------ Stored data

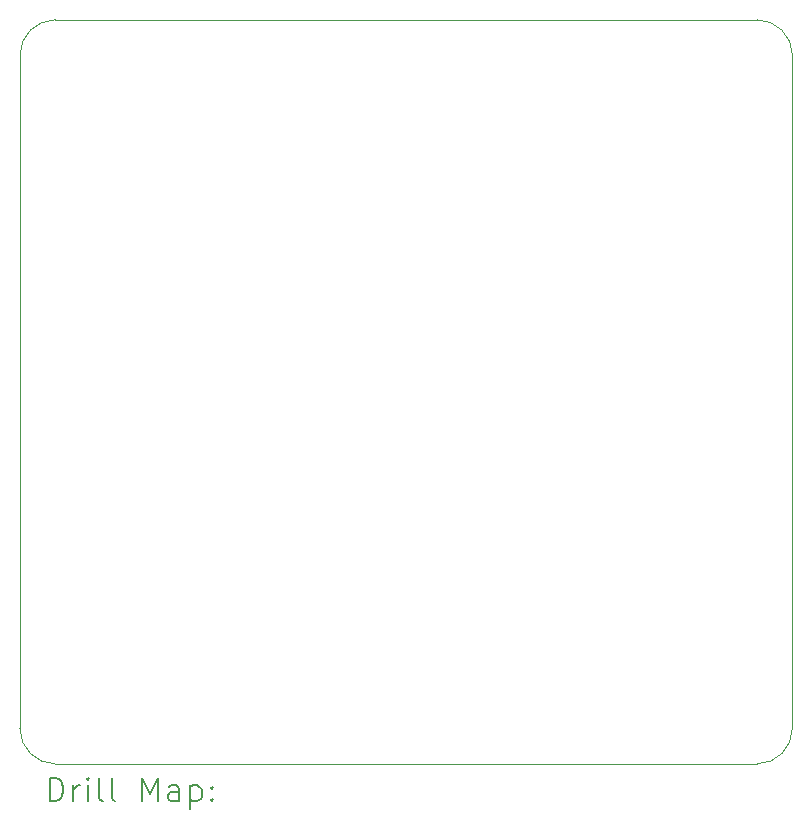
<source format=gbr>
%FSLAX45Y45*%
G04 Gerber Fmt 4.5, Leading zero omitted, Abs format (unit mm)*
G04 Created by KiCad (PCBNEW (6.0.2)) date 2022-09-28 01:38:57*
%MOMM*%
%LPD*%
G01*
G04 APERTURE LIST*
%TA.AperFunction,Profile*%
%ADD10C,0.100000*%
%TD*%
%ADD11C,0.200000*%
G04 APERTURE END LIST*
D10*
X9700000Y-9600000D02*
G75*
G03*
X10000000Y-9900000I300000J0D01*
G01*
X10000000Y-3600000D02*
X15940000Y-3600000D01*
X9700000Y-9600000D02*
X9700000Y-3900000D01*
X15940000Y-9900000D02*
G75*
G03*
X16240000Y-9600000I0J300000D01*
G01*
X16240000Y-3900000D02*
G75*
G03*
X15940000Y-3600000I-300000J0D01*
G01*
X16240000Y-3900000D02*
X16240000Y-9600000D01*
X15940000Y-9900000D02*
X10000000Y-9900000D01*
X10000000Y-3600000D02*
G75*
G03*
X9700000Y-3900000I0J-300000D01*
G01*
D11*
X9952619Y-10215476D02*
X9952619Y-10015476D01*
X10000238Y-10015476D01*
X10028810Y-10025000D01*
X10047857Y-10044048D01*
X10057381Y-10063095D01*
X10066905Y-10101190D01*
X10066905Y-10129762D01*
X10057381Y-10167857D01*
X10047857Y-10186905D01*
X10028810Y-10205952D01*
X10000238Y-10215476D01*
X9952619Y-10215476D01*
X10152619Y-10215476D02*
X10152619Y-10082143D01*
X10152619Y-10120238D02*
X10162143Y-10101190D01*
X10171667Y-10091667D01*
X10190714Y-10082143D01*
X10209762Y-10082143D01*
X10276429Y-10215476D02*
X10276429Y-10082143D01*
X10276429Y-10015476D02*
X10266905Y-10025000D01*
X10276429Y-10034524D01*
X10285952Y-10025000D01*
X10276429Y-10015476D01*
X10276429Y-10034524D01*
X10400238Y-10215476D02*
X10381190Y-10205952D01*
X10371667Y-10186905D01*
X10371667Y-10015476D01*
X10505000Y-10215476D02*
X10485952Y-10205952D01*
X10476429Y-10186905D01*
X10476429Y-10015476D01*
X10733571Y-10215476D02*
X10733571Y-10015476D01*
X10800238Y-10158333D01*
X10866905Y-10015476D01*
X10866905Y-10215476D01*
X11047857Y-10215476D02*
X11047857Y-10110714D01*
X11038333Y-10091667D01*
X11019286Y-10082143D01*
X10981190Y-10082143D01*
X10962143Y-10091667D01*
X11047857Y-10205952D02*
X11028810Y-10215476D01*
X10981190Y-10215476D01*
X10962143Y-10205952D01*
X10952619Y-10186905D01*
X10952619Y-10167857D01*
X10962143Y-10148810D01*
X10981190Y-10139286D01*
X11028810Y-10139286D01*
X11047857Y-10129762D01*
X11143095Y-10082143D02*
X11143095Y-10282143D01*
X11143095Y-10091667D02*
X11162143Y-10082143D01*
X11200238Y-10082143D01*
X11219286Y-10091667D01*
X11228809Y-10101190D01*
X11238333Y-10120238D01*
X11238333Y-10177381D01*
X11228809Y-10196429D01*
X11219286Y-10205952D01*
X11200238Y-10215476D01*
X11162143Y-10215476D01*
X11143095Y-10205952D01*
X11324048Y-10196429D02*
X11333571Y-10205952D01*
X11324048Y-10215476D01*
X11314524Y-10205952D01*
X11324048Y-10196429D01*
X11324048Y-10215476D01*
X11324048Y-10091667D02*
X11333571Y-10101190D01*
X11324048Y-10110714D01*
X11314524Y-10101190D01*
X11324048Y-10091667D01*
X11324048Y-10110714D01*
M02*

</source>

------------

* Problem requirements *
Please output exactly the lines between the one holding "X10057381Y-10063095D01*" and the one holding "X10476429Y-10186905D01*" in the records above, inclusive, and nothing more.

* Task result *
X10057381Y-10063095D01*
X10066905Y-10101190D01*
X10066905Y-10129762D01*
X10057381Y-10167857D01*
X10047857Y-10186905D01*
X10028810Y-10205952D01*
X10000238Y-10215476D01*
X9952619Y-10215476D01*
X10152619Y-10215476D02*
X10152619Y-10082143D01*
X10152619Y-10120238D02*
X10162143Y-10101190D01*
X10171667Y-10091667D01*
X10190714Y-10082143D01*
X10209762Y-10082143D01*
X10276429Y-10215476D02*
X10276429Y-10082143D01*
X10276429Y-10015476D02*
X10266905Y-10025000D01*
X10276429Y-10034524D01*
X10285952Y-10025000D01*
X10276429Y-10015476D01*
X10276429Y-10034524D01*
X10400238Y-10215476D02*
X10381190Y-10205952D01*
X10371667Y-10186905D01*
X10371667Y-10015476D01*
X10505000Y-10215476D02*
X10485952Y-10205952D01*
X10476429Y-10186905D01*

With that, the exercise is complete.